◆ Exercise objective ◆
Only the lines containing "SQUARE" belong in the answer; find them in the material below.

◆ Provided material ◆
★ ★ ★ ★ ★ ★ ★

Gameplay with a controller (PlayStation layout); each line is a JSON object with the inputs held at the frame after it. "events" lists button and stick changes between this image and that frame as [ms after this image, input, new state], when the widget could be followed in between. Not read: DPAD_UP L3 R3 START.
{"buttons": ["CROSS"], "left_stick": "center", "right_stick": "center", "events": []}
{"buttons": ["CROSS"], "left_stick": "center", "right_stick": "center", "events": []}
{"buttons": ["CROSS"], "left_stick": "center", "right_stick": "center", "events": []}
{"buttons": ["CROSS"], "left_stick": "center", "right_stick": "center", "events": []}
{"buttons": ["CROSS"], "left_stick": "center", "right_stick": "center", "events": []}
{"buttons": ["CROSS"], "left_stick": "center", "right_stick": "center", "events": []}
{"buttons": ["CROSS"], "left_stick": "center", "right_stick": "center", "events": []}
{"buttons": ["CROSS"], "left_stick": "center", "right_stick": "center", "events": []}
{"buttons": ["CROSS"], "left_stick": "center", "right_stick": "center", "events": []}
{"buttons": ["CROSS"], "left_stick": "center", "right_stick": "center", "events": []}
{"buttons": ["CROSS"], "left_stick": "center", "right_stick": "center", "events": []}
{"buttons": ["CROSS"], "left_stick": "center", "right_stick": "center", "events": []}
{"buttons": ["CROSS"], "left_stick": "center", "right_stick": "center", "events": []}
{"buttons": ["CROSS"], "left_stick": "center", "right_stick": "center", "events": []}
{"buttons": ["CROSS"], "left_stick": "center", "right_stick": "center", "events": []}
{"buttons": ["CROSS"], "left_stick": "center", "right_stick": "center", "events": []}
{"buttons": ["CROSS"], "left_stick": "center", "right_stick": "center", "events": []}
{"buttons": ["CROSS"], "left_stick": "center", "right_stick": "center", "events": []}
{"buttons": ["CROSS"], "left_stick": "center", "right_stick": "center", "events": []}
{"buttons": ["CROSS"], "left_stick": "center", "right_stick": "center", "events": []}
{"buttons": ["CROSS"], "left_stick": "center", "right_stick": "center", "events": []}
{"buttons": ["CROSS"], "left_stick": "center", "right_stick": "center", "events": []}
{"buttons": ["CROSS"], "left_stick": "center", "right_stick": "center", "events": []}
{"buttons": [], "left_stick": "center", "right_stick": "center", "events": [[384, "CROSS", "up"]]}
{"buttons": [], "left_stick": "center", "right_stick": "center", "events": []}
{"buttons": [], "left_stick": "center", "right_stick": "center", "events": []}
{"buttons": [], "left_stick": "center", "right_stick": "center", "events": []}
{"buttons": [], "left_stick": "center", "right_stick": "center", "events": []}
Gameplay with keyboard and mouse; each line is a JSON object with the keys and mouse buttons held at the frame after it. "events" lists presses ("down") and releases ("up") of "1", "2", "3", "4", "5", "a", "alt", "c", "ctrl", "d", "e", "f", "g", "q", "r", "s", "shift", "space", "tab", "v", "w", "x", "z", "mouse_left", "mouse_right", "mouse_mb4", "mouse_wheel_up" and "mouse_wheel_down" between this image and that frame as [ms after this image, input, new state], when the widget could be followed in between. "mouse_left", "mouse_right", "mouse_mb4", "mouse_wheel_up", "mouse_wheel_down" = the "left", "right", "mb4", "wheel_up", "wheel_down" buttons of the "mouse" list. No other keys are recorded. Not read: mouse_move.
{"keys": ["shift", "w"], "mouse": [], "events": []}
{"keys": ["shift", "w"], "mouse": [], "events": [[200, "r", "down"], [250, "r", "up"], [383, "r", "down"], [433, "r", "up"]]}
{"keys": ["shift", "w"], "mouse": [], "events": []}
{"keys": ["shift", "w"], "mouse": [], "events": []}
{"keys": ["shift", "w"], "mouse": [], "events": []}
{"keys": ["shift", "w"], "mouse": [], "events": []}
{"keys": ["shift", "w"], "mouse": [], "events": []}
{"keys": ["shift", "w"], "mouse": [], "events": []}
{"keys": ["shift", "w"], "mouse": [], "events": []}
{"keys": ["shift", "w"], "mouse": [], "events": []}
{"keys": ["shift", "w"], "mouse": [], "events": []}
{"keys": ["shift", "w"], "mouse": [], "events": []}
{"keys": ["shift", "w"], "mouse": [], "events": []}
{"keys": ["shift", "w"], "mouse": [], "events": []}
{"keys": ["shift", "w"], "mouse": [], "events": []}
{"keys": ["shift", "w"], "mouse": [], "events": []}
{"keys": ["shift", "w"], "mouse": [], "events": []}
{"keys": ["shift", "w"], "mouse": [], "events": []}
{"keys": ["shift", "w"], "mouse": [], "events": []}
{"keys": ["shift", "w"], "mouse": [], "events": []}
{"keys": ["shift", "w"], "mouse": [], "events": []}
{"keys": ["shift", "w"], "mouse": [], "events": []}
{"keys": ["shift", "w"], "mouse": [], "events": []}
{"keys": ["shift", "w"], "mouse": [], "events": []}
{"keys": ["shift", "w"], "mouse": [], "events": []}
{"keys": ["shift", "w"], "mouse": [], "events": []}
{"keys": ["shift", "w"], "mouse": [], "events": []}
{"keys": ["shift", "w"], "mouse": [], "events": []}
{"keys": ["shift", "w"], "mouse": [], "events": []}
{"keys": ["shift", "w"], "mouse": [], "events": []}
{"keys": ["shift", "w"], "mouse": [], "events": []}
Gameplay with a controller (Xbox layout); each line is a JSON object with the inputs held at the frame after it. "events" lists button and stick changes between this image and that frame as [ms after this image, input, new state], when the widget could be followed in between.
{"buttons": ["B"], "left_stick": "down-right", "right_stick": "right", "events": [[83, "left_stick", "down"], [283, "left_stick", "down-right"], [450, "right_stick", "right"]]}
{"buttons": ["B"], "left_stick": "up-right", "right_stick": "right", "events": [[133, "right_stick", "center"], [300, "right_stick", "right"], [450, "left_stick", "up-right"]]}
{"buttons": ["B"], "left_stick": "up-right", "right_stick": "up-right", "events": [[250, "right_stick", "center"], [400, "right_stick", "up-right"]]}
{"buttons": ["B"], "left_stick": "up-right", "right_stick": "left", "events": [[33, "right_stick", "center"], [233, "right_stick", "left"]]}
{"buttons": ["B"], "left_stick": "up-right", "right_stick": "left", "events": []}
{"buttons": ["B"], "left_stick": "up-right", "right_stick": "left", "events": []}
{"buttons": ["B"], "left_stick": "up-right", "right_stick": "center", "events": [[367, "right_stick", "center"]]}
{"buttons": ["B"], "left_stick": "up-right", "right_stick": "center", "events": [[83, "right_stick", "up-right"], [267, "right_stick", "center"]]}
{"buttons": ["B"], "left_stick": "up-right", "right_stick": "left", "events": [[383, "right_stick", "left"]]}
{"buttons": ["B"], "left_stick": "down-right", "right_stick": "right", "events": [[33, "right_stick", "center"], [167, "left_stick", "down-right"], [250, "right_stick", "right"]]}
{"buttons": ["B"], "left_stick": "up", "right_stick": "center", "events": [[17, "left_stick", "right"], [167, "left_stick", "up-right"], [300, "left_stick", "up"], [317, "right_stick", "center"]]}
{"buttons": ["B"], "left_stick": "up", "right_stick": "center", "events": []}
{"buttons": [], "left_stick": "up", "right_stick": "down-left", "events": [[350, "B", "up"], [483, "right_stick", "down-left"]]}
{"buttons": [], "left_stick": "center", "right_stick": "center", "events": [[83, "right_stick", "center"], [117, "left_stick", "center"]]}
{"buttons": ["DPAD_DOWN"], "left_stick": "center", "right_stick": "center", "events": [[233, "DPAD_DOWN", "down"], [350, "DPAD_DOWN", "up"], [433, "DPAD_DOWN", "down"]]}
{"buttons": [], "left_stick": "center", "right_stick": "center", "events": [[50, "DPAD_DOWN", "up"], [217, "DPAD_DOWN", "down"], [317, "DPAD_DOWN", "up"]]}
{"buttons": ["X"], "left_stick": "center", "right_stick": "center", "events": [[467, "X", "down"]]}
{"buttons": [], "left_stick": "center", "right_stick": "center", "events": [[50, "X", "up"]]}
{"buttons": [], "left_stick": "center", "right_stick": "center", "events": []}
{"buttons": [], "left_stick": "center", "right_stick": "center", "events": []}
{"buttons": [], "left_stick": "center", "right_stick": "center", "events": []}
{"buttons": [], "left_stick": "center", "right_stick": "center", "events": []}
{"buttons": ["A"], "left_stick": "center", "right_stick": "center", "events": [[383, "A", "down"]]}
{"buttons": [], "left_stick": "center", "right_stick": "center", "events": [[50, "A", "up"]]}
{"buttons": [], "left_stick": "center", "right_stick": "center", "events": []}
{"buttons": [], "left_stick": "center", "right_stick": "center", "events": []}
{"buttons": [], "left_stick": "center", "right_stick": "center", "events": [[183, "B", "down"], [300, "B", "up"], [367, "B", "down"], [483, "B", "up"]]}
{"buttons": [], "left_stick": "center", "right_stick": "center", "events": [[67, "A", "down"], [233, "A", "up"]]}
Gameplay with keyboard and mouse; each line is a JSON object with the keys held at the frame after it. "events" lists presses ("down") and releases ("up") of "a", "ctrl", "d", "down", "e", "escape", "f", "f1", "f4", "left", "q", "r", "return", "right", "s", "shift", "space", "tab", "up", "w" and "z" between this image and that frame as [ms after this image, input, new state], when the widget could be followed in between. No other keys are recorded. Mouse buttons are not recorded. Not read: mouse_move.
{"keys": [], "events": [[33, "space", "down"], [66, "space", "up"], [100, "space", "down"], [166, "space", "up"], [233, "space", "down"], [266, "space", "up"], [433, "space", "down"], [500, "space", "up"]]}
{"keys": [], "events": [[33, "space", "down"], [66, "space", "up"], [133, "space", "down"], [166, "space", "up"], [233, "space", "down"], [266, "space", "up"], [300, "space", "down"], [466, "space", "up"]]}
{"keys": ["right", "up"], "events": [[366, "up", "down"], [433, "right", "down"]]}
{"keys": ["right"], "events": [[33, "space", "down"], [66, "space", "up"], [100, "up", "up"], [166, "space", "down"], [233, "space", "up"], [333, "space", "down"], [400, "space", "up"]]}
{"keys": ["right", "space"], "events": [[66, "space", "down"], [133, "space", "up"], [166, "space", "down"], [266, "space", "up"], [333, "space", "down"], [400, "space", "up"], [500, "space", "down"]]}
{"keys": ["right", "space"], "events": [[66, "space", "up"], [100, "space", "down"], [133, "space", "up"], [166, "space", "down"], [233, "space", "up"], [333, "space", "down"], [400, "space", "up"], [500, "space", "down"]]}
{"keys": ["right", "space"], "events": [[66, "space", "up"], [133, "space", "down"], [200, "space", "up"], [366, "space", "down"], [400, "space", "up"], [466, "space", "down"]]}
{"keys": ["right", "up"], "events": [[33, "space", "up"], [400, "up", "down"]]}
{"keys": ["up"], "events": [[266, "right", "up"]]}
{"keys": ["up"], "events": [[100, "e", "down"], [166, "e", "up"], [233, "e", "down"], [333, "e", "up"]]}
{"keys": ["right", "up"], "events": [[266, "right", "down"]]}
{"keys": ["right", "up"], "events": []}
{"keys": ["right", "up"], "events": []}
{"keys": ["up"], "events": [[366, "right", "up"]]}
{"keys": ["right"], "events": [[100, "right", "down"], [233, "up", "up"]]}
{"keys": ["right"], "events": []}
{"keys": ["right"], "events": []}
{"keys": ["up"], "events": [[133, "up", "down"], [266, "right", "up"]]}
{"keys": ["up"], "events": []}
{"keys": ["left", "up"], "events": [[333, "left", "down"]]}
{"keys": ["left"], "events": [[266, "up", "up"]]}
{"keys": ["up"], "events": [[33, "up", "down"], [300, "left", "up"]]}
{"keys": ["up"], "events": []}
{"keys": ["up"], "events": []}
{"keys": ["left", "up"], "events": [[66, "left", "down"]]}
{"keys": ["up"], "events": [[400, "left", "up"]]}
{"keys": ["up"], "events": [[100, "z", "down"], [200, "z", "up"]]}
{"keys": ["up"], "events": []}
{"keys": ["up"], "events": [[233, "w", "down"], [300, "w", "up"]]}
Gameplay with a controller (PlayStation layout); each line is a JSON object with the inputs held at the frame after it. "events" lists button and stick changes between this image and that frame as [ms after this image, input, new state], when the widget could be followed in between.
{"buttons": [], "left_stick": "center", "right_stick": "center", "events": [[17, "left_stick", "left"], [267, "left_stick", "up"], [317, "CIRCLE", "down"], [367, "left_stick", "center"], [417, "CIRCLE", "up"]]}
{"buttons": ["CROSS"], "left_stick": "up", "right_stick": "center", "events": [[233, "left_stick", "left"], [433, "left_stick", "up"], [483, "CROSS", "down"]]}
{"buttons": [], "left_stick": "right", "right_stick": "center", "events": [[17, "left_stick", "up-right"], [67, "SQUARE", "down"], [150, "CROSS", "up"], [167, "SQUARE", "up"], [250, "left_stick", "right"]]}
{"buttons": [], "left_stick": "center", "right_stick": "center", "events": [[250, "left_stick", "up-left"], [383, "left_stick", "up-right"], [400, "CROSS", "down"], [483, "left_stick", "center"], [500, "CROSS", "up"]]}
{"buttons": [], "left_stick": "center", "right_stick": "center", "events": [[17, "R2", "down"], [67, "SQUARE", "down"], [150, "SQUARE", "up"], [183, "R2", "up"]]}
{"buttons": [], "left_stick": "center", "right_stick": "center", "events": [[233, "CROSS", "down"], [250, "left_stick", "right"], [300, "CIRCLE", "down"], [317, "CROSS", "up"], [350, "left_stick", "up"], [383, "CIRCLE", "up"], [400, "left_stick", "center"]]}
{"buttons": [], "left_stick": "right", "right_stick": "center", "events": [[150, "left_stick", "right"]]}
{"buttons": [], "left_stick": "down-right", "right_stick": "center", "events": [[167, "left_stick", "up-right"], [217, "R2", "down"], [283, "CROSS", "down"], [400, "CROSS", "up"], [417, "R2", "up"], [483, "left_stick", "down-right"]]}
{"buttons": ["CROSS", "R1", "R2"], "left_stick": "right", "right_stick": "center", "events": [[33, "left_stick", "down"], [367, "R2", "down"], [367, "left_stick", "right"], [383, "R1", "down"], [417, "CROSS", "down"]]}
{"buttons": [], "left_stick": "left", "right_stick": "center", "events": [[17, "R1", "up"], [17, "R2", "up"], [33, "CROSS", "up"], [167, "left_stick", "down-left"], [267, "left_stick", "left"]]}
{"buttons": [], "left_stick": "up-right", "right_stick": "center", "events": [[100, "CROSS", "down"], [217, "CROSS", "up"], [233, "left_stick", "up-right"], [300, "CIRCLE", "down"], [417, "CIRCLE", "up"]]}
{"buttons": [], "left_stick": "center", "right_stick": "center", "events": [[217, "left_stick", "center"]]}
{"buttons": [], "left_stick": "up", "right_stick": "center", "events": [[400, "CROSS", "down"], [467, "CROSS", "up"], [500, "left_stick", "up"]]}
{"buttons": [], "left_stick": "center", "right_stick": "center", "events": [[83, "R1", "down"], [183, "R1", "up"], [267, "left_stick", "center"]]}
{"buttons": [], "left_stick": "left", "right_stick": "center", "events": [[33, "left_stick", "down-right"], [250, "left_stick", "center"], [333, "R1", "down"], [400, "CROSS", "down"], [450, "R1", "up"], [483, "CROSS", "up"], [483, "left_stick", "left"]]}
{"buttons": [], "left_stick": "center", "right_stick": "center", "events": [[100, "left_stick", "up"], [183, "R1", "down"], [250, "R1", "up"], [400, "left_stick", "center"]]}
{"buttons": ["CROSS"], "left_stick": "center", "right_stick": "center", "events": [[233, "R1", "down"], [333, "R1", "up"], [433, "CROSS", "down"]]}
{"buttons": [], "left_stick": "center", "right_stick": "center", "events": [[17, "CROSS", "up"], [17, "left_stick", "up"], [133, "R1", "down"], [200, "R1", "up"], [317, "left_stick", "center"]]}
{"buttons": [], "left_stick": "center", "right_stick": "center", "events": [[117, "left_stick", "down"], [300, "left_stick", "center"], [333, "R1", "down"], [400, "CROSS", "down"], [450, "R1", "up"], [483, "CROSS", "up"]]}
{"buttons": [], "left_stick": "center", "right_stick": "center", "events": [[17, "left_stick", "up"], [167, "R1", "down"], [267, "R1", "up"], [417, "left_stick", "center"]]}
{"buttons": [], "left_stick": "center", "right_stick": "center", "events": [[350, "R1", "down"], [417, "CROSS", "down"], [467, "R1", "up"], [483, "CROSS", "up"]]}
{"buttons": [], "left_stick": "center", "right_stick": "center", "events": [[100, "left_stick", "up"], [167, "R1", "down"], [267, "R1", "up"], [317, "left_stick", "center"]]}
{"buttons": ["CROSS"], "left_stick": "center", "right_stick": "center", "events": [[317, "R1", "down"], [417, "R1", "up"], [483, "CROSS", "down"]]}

★ ★ ★ ★ ★ ★ ★

◆ Your solution ◆
{"buttons": [], "left_stick": "right", "right_stick": "center", "events": [[17, "left_stick", "up-right"], [67, "SQUARE", "down"], [150, "CROSS", "up"], [167, "SQUARE", "up"], [250, "left_stick", "right"]]}
{"buttons": [], "left_stick": "center", "right_stick": "center", "events": [[17, "R2", "down"], [67, "SQUARE", "down"], [150, "SQUARE", "up"], [183, "R2", "up"]]}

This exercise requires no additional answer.